[Start of Attachment]

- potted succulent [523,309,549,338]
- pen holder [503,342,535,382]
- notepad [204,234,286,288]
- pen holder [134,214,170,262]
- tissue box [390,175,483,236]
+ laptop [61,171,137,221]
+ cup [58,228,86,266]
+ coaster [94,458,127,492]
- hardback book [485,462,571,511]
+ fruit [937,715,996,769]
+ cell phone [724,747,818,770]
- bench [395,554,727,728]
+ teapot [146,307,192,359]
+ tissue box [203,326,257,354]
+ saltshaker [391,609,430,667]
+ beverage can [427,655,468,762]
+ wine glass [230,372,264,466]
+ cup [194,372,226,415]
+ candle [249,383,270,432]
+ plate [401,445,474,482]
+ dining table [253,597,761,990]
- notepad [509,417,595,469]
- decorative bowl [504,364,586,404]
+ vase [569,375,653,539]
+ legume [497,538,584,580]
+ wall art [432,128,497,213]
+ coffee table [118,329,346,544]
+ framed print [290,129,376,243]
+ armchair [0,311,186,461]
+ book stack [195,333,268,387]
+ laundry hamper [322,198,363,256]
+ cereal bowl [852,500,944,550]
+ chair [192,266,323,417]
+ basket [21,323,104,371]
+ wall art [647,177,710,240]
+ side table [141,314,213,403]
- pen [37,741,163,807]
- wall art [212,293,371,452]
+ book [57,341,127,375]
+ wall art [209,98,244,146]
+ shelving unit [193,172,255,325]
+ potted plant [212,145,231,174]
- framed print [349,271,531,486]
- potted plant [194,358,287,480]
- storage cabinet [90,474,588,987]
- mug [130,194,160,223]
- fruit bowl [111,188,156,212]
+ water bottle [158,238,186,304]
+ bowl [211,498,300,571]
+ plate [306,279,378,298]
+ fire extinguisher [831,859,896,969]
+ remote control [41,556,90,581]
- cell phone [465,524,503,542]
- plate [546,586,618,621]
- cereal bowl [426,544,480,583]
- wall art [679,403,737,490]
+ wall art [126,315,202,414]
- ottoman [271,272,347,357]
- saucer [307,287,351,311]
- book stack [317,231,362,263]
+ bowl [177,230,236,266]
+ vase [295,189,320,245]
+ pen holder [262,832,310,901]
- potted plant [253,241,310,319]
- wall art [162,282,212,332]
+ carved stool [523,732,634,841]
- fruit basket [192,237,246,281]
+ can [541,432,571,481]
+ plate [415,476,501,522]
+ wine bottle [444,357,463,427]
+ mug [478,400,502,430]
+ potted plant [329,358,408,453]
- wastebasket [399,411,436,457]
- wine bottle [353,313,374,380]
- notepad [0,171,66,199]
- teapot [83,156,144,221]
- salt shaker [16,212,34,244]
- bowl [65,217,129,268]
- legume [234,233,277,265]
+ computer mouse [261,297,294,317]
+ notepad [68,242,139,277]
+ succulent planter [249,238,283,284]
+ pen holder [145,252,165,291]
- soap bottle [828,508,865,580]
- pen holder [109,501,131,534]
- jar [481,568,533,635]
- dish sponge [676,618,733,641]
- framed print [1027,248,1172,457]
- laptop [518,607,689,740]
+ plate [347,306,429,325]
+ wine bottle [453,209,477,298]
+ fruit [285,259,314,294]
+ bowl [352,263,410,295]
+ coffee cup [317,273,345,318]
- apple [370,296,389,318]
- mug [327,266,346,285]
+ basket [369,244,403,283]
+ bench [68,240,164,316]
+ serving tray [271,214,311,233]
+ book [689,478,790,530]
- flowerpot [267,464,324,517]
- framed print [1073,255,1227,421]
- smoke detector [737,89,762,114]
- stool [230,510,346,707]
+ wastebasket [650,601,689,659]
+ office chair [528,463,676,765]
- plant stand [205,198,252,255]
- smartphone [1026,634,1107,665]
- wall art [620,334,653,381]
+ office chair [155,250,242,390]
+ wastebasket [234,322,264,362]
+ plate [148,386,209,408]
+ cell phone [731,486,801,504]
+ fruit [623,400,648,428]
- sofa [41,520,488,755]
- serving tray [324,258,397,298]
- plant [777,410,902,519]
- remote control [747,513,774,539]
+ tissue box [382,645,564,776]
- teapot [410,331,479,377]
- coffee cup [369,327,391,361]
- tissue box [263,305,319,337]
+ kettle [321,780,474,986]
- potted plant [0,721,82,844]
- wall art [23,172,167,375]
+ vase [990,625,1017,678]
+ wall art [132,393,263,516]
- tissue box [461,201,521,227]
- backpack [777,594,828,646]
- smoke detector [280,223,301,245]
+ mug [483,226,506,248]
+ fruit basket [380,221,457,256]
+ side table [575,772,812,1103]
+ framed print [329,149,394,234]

[End of Attachment]

» REQUIRED WORK
Examine the listing line by line and give the number of lines where "bench" occurs, with nothing added.

» FINAL ANSWER
2